Equol is produced when daidzein, a soy isoflavone, is metabolized by gut microbiota. It is said that approximately 50% of Japanese women produce equol. Equol is associated with the development of female menopausal symptoms and lifestyle-related diseases that cause overactive bladder (OAB). Our previous study has shown that the age of onset of lower urinary tract symptoms (LUTS), including OAB, is higher in equol producers than in non-producers. On the other hand, while standard treatment agents for OAB are β3 agonists and anticholinergics, there are no reports examining the response to these drugs in relation to equol production. Therefore, the aim of this study was to investigate the relationship between equol production and the efficacy of OAB treatment.

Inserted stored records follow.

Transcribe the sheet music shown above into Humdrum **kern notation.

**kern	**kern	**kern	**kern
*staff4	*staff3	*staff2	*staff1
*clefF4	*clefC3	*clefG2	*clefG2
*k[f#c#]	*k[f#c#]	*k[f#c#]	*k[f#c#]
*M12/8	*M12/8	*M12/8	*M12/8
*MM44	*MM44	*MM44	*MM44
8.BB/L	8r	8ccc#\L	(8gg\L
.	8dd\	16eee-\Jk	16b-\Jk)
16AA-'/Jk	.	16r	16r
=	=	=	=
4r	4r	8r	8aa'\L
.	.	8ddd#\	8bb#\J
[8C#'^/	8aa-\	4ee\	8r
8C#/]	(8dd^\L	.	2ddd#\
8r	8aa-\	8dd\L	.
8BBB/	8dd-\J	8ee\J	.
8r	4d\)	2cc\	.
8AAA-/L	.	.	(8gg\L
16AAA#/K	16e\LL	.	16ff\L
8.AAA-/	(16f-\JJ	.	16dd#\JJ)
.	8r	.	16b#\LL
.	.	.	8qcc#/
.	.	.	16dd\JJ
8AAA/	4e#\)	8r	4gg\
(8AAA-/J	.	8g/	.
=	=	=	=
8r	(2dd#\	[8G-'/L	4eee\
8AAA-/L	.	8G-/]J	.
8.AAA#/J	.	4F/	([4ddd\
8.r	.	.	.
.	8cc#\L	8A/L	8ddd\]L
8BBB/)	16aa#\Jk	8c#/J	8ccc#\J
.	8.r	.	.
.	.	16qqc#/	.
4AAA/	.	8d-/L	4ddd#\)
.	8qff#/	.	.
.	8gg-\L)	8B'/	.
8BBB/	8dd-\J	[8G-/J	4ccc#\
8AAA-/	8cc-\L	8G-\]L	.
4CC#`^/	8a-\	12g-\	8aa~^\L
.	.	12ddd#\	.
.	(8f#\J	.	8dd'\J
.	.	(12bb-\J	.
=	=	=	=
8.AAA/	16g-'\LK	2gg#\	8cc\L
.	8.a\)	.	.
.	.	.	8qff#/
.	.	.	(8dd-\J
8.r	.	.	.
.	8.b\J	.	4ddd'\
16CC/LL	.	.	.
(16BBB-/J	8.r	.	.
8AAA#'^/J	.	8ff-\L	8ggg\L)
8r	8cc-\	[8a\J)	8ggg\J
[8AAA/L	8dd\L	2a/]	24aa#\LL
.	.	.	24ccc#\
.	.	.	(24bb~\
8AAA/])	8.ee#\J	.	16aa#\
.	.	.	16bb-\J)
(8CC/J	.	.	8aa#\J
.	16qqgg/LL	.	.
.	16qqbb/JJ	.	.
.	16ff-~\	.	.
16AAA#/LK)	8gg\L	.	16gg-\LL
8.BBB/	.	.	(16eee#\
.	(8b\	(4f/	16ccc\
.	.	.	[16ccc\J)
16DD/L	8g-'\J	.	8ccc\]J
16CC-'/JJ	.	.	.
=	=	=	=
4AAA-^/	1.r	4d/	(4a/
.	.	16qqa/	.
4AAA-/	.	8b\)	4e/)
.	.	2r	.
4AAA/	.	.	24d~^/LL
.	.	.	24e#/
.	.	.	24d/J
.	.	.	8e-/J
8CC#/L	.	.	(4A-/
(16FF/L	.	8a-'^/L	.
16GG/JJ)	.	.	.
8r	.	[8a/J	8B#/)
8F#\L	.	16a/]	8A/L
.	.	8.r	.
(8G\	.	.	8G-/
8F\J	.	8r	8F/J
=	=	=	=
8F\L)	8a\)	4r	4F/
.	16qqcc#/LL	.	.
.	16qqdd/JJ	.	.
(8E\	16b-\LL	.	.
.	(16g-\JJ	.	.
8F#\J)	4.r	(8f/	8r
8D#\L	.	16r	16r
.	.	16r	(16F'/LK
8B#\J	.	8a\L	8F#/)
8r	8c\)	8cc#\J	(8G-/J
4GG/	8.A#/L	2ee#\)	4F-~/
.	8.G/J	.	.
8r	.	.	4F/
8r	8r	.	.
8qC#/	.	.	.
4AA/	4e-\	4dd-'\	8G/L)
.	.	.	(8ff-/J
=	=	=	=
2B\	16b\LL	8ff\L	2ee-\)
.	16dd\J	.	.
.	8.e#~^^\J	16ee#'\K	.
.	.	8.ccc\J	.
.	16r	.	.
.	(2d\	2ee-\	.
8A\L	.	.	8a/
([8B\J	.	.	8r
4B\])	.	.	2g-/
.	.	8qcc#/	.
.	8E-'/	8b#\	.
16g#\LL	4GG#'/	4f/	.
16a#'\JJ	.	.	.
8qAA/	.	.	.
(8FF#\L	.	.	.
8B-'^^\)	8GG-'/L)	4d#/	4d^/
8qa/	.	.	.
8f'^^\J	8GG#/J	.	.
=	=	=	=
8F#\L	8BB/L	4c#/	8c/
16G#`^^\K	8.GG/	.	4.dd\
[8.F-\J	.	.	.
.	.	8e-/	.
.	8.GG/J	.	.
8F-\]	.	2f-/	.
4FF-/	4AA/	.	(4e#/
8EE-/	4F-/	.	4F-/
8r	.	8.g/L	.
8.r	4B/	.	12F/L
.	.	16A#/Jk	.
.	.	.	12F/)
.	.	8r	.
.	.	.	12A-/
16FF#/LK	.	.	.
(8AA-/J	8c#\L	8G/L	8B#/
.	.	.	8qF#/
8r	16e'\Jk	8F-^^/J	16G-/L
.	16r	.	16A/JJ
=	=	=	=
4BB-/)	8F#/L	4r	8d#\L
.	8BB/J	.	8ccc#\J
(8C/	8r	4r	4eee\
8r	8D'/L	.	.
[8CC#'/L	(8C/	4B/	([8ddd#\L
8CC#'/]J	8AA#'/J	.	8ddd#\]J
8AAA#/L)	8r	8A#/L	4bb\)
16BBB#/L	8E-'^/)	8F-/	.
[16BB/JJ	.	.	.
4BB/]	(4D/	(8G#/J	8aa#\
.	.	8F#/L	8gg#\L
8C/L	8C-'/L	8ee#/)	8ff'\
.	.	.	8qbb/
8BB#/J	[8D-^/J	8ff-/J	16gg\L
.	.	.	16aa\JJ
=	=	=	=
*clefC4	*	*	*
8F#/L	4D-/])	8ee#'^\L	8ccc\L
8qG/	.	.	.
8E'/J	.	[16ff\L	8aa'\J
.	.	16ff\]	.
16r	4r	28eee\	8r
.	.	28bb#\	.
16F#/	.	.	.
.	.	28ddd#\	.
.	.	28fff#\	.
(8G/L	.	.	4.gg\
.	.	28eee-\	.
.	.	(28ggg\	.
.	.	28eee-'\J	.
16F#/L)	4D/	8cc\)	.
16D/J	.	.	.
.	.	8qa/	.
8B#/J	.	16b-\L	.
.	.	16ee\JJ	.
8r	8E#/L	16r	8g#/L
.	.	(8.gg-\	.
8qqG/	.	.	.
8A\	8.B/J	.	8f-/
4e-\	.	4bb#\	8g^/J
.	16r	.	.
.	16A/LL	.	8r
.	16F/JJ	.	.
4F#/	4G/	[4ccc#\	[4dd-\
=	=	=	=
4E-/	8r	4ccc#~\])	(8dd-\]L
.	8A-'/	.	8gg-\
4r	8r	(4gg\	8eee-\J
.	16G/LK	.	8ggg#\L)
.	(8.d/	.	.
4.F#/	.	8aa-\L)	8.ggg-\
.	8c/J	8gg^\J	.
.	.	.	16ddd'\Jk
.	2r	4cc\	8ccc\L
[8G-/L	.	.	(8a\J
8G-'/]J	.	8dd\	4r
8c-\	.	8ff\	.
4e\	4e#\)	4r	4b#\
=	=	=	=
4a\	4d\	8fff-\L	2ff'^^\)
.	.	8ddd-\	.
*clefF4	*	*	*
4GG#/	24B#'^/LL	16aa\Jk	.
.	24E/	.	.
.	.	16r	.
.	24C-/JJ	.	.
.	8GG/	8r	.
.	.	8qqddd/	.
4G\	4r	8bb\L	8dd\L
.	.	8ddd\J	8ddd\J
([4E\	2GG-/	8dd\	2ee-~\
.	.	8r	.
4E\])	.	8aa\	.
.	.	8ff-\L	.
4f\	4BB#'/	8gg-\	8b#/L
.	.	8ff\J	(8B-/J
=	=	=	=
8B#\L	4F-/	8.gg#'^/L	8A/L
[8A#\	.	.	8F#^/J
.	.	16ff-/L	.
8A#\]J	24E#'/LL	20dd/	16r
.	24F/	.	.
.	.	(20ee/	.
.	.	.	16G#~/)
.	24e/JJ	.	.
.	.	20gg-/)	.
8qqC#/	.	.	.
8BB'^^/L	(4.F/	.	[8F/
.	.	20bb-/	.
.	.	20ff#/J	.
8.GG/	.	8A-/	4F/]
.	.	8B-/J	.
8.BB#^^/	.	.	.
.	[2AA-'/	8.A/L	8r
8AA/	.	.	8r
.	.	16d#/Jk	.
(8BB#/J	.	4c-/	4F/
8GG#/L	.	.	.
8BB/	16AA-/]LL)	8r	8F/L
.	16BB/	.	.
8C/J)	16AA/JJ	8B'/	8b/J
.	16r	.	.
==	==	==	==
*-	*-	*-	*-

Postmenopausal female patients newly diagnosed with OAB at our institution were included in this study. Patients were divided into two groups based on equol production: producing group (EQ-P) and non-producing group (EQ-N). We retrospectively compared patient characteristics, subjective symptoms, and objective findings before and after treatment. Subjective symptoms were assessed using the OAB Symptom Score (OABSS), with OAB defined as Q3 score (urgency) ≥ 2 and total OABSS ≥ 3. Objective findings were assessed by uroflowmetry and post-void residual. All patients received standard treatment for OAB such as β3 agonists and anticholinergic agents, and outcomes were evaluated after 12 weeks of treatment. The presence or absence of equol production was assessed using spot urine samples, with a cut-off value of 1.0 µmol/L. Patients were also divided into early-onset and late-onset groups based on the median age of onset of LUTS, and similar studies were conducted within each group.

This study included 61 patients: 32 (52.5%) with EQ-P and 29 (47.5%) with EQ-N. The age of onset of LUTS was 67.2 ± 11.0 years for EQ-P and 60.4 ± 10.1 years for EQ-N, which was significantly higher in EQ-P (P=0.038). There were no differences between EQ-P and EQ-N in total OABSS (9.34±2.94 vs 9.41±3.12, P=0.928) or voided volume (219.0±126.7 mL vs 227.3±140.3 mL, P=0.826) before treatment. The changes in total OABSS before and after treatment were -4.13 ± 2.99 for EQ-P and -3.93 ± 3.52 for EQ-N (P=0.817). There were also no significant differences in post-treatment voided volume (226.1±126.9 mL vs 218.8±122.5 mL, P=0.838) or post-void residual (13.8±30.6 mL vs 18.9±36.1 mL, P=0.589) between the two groups. The median age of LUTS onset for patients was 65 [42-83] years, with the early-onset group defined as LUTS onset age of ≤64 years and the late-onset group as ≥65 years. In the early-onset group, EQ-P tended to have a lower OABSS Q3 than EQ-N (3.23±0.83 vs 3.83±1.04, P=0.096). However, there were no significant differences between EQ-P and EQ-N in the changes in total OABSS before and after treatment (-4.23±2.71 vs -4.06±3.39, P=0.879) or in the rate of deviation from OAB due to treatment (69.2% vs 50.0%, P=0.462). In the late-onset group, there were no differences between EQ-P and EQ-N in patient background, OABSS or objective findings, nor in the changes in total OABSS before and after treatment (-4.05±3.24 vs -3.73±3.90, P=0.807), or in objective findings after treatment.

This study confirmed once again that the age of onset of LUTS was significantly higher in equol-producers than in non-producers, but there was no difference in the treatment effect of OAB. These findings indicate that equol production may inhibit the development of LUTS, however, once OAB develops, it does not affect treatment outcomes.

Equol production may help prevent the onset of female LUTS in women with OAB, but it does not influence treatment efficacy once OAB is established.